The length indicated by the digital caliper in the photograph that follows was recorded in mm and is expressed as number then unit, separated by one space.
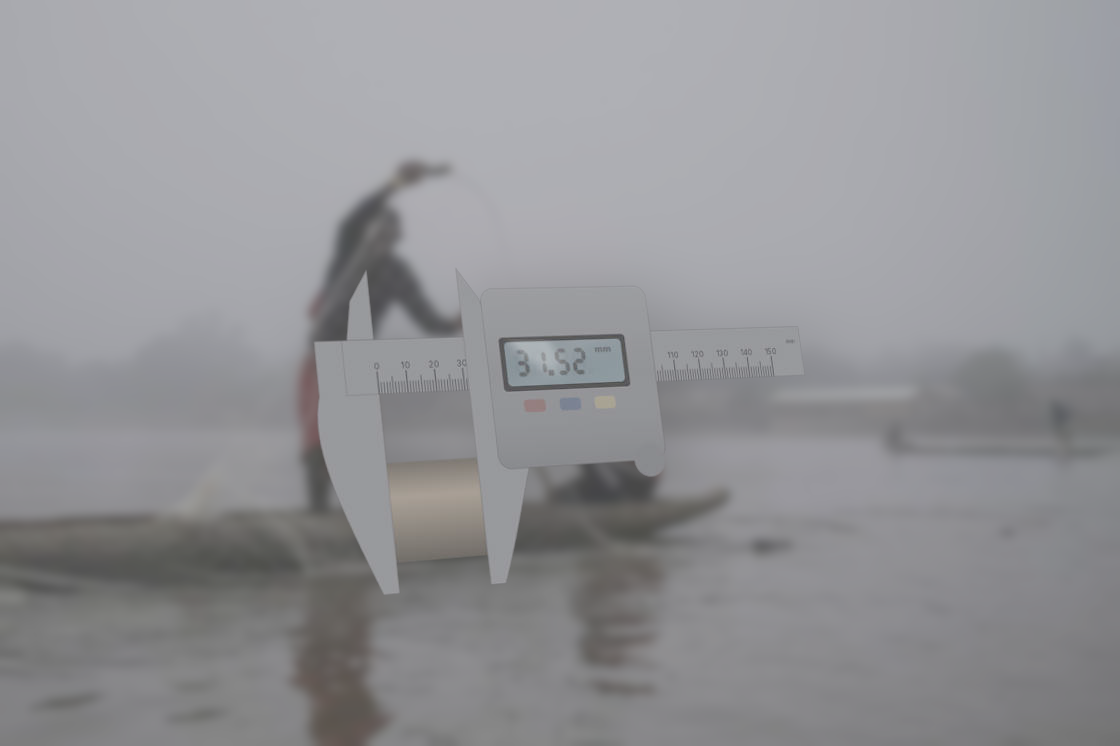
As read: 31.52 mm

------------------------------------------------------------

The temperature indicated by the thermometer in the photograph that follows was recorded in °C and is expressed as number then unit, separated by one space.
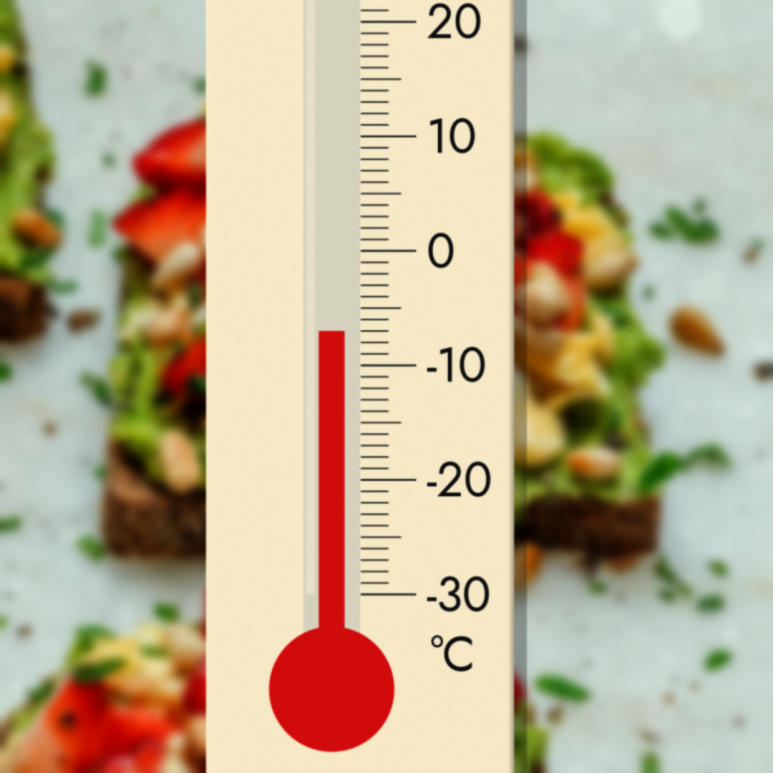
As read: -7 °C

------------------------------------------------------------

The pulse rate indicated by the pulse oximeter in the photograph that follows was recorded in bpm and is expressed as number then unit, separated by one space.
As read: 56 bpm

------------------------------------------------------------

:: AIM OF THE TASK ::
Edit everything from "The length indicated" down to "As read: 31.52 mm" by putting "vernier caliper" in place of "digital caliper" and changing nothing else. Leave the pictures out of your answer.

:: SOLUTION ::
The length indicated by the vernier caliper in the photograph that follows was recorded in mm and is expressed as number then unit, separated by one space.
As read: 31.52 mm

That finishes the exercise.